----- Source records -----

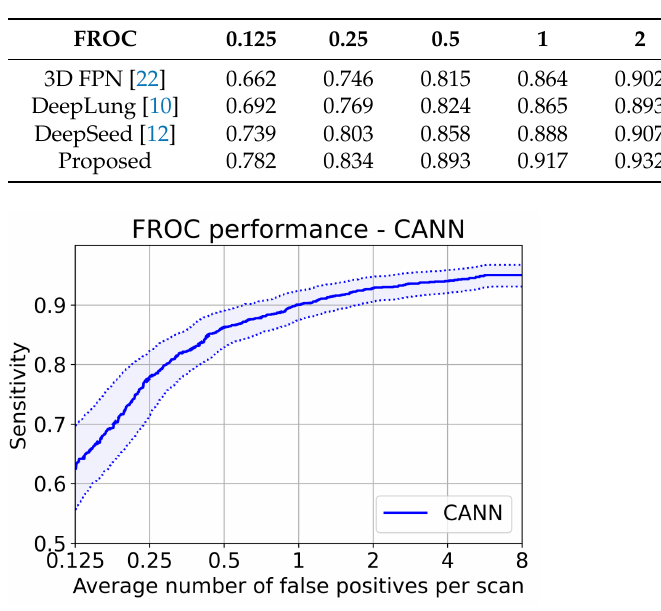
Table 2. FROC of different numbers of false positives per scan per exam on LUNA16.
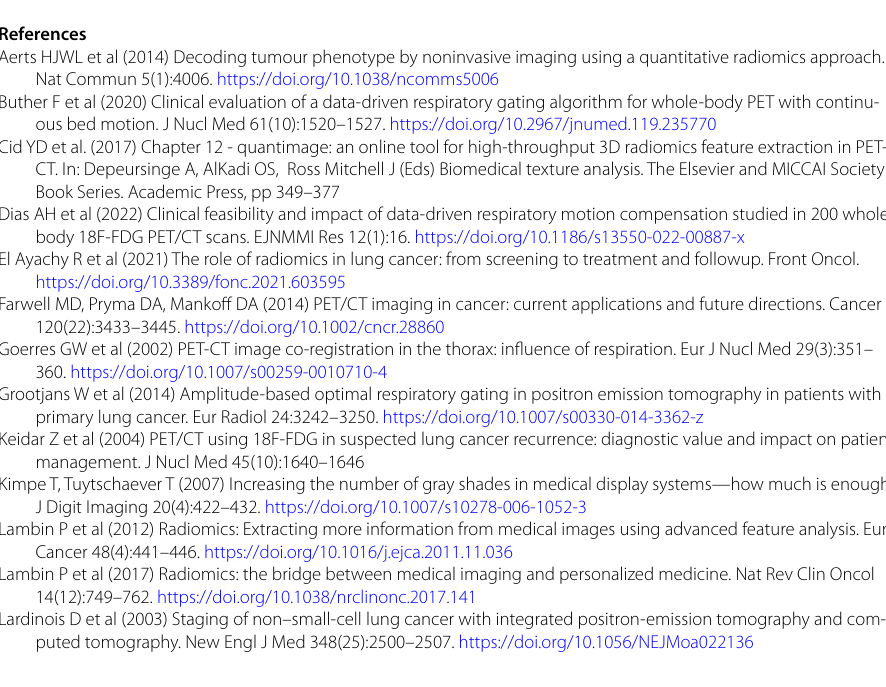
Table S3: Differences and concordance among free-breathing and data-driven gating PET/CT for all radiomics features calculated separately based on pulmonary lesions localisation. Table S4: Differences and concordance among free- breathing and data-driven gating PET/CT for all radiomics features calculated separately based on pulmonary lesions size.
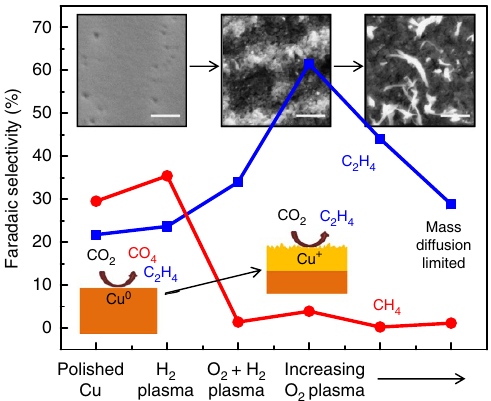
Figure 6 | Summary of hydrocarbon selectivity of plasma-treated Cu foils. From left to right, the insets show SEM images of the low surface area H 2 plasma-treated metallic Cu foil, the O 2 20W 2min plasma-treated Cu foil with optimal ethylene selectivity, and the high surface area nanoneedles on the O 2 100W 10min oxidized sample after the reaction (500nm scale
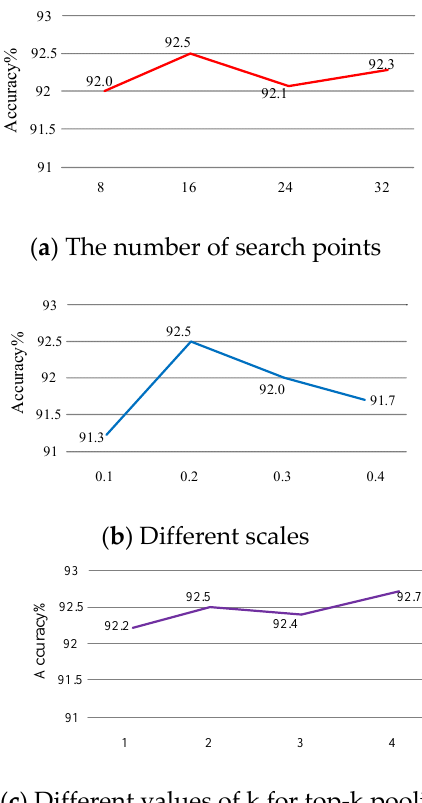
Figure 7. The comparison of key parameters in classification. Table 1. Classification accuracy of OECNN and other models on ModelNet40 [19].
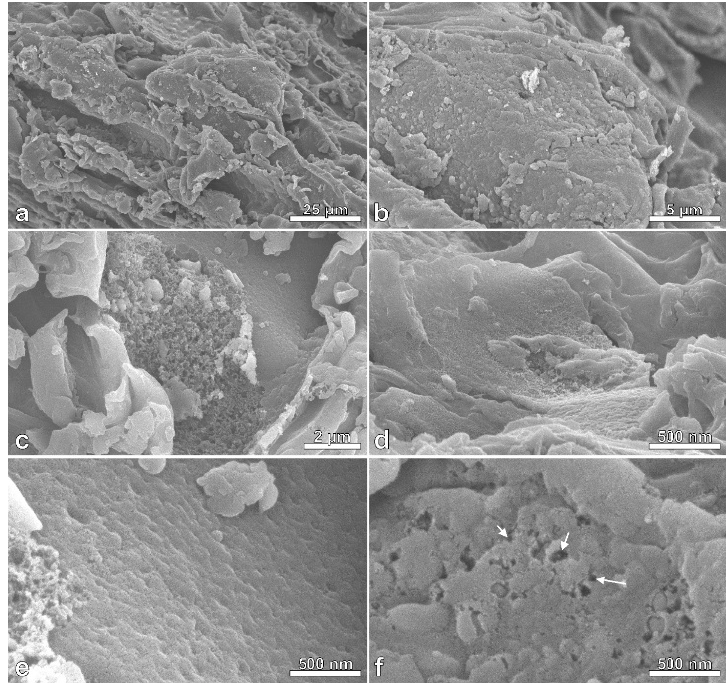
Figure 3. Field emission scanning electron photomicrographs (FESEM) of activated carbon (AC) produced from the charcoal of massaranduba ( Manilkara huberi ) sawdust, showing the particle surfaces ( a – f ). Note the porosity that was developed and visible at virtually all magnifications shown, and the appearance of nanoscale pores ( f , arrows).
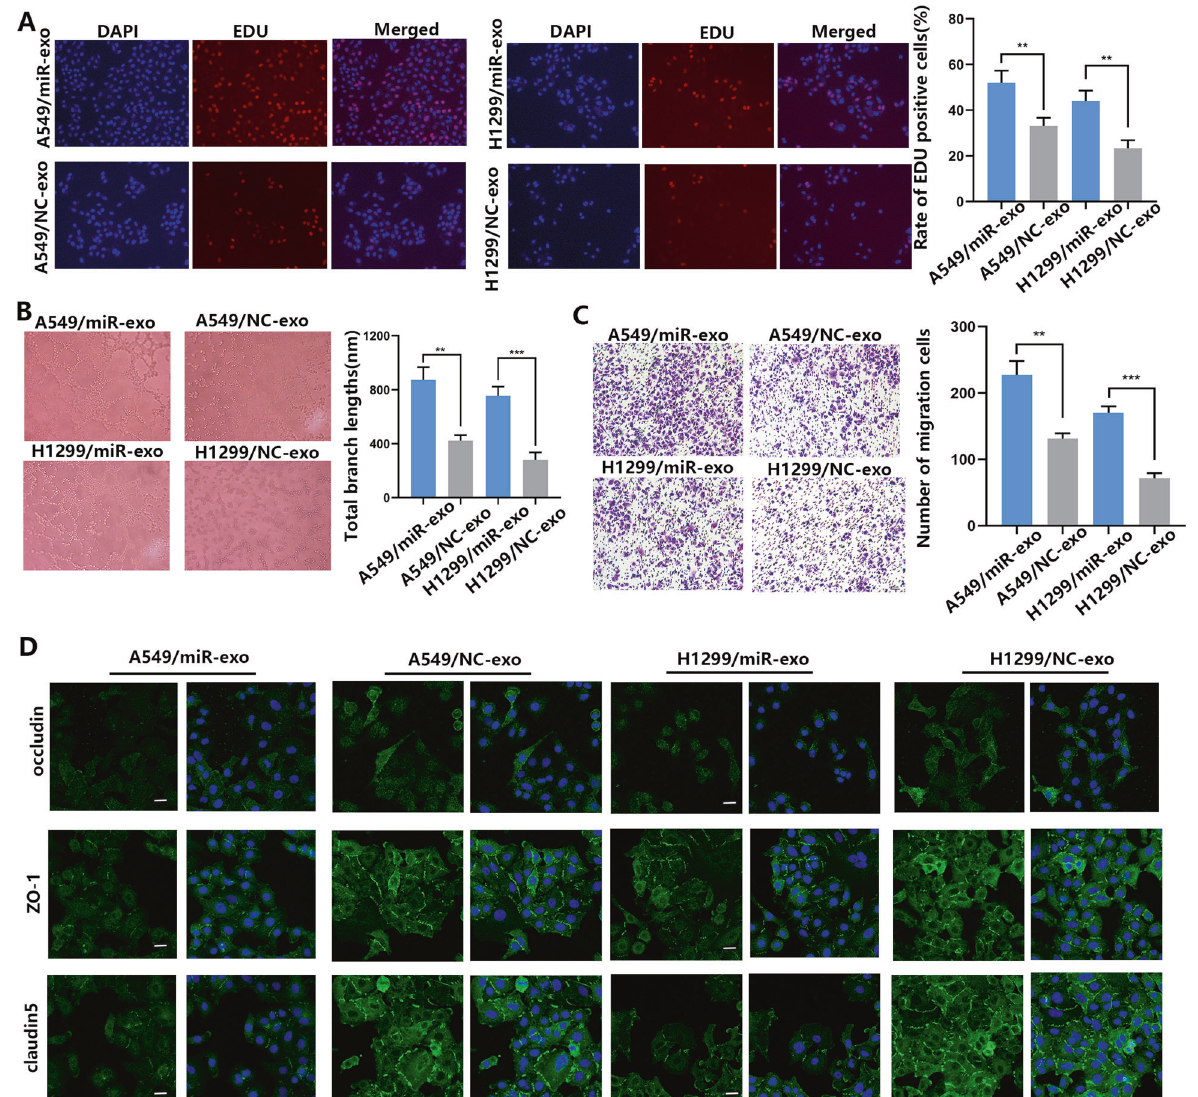
Fig. 5 NSCLC-secreted -miR-3157-3p promotes angiogenesis and vascular leakiness in vitro. A Proliferation of HUVECs co-cultured with A549/miR-3157-3p exosomes, A549/NC exosomes, H1299/miR-3157-3p exosomes, H1299/NC exosomes (× 400). B Effects of HUVECs co- cultured with A549/miR-3157-3p exosomes, A549/NC exosomes, H1299/miR-3157-3p exosomes, H1299/NC exosomes on tube formation (x100). C Effects of HUVECs co-cultured with A549/miR-3157-3p exosomes, A549/NC exosomes, H1299/miR-3157-3p exosomes, H1299/NC exosomes on migration (×100). D Immuno fl uorescence staining analysis of ZO-1, occludin, Claudin5 expression in HUVECs co-cultured with A549/miR-3157-3p exosomes, A549/NC exosomes, H1299/miR-3157-3p exosomes, H1299/NC exosomes. Scale bar, 20 μ m. The data are shown as the mean ± SD ( ** P < 0.01; *** P <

-----

- _What needs to be done_: Pictures are to be left out; otherwise, retype exactly the lines from the first line of the data through the line containing "Figure 6 | Summary".

- _Task result_:
Table 2. FROC of different numbers of false positives per scan per exam on LUNA16.
Table S3: Differences and concordance among free-breathing and data-driven gating PET/CT for all radiomics features calculated separately based on pulmonary lesions localisation. Table S4: Differences and concordance among free- breathing and data-driven gating PET/CT for all radiomics features calculated separately based on pulmonary lesions size.
Figure 6 | Summary of hydrocarbon selectivity of plasma-treated Cu foils. From left to right, the insets show SEM images of the low surface area H 2 plasma-treated metallic Cu foil, the O 2 20W 2min plasma-treated Cu foil with optimal ethylene selectivity, and the high surface area nanoneedles on the O 2 100W 10min oxidized sample after the reaction (500nm scale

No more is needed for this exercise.